A Sect Wants To Erect a Stele In A Public Park

 Edited by Louis Standish

 

 


One could say that it’s an American version of “reasonable agreements.” The leaders of the Summum sect Utah could formulate their request in such words.

This winter, the Supreme Court will have to make short work of a ticklish problem. Summum, a sect founded in 1975, mixes new age, Judaism and antique Egyptian cults, has claimed the right to set up in a public park a stele enumerating its “seven aphorisms.”

Religious monuments are forbidden in public places in the United States, but Salt Lake City gave permission in 1971 to erect a stele dedicated to the Ten Commandments. Summum claims the right to erect a stele of the same size.

The sect counts around 250,000 members who usually meet in a metal pyramid where, surrounded by stuffed animals, they meditate while drinking an alcoholic “nectar.” The local authorities consider this beverage similar to wine, making Summum the oldest vineyard of the state.

The founder of the sect, Claude Nowell, died in 2008, at the age of 64, having changed his name to “Summum Annum Ra.” He claimed that he had received the seven aphorisms from the hands of more “evolved” beings. In his opinion, the aphorisms had been written for the first time on the tables containing the Laws of Moses, which he broke in an outburst of passion when he found out about the Hebrews worshipping the Golden Calf. Mr Nowell made strange comparisons between the Ten Commandments and his seven aphorisms. He considered, for example, that the sentence “Thou shalt not take the name of the LORD thy God in vain” was the equivalent to his third aphorism: “Nothing’s immobile, everything moves, everything vibrates.”

In Canada

Would such a pursuit be possible in Canada? “No,definitely not” the eminent lawyer and a specialist in Human Rights, Julius Grey says. In the United States, there is a constitutional separation between the State and Religion. However, there have been some breaches of this principle, creating a precedent, just like the Ten Commandments stele. In Canada, the Constitution states that religion can not be subject to discrimination. If there is a crucifix, as the symbol of a common culture in a public establishment, a minority group cannot claim as much space.

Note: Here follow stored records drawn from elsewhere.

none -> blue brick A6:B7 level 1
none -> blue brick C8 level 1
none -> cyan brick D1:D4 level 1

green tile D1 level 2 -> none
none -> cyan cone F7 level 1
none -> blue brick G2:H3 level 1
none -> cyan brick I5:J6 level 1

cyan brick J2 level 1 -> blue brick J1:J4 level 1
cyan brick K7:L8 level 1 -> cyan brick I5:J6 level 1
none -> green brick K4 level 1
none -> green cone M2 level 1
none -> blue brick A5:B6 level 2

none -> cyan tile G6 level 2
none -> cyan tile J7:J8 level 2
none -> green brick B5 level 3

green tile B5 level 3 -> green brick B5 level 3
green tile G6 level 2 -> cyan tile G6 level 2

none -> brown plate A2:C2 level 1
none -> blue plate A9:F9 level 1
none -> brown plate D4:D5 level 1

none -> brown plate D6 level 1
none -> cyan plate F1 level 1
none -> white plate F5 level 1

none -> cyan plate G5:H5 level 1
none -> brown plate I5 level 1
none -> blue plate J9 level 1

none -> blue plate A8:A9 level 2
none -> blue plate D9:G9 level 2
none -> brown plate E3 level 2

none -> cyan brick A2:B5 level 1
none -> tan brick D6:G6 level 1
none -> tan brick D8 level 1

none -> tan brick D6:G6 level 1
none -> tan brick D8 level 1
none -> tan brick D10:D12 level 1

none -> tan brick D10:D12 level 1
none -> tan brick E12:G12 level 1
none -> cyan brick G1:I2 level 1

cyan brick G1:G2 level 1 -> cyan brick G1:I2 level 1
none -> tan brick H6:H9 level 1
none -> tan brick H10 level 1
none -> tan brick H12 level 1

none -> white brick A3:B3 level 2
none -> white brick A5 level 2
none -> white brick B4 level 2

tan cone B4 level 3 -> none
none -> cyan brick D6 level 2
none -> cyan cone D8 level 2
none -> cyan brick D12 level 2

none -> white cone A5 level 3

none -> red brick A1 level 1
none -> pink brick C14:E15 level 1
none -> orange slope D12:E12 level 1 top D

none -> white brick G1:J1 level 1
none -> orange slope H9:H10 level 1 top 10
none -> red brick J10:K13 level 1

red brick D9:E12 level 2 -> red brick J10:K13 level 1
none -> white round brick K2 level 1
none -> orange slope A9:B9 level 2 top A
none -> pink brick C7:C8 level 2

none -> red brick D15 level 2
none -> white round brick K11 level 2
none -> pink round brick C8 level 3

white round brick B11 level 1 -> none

Mr. Grey opposes the disappearing of the Christmas tree, and more generally speaking, multiculturalism: “Multiculturalism leads to a lack of culture, to the extinction of a common culture. In Québec, even Jews and Muslims live in a Christian culture, simply because they learn French or read books by Péguy (French writer, poet and novelist, 1873-1914), whose main works are about the Chartres Cathedral. In Lebanon, the Christians live in a Muslim culture and so read the Koran at school. What is most important is not to confuse culture and religion.”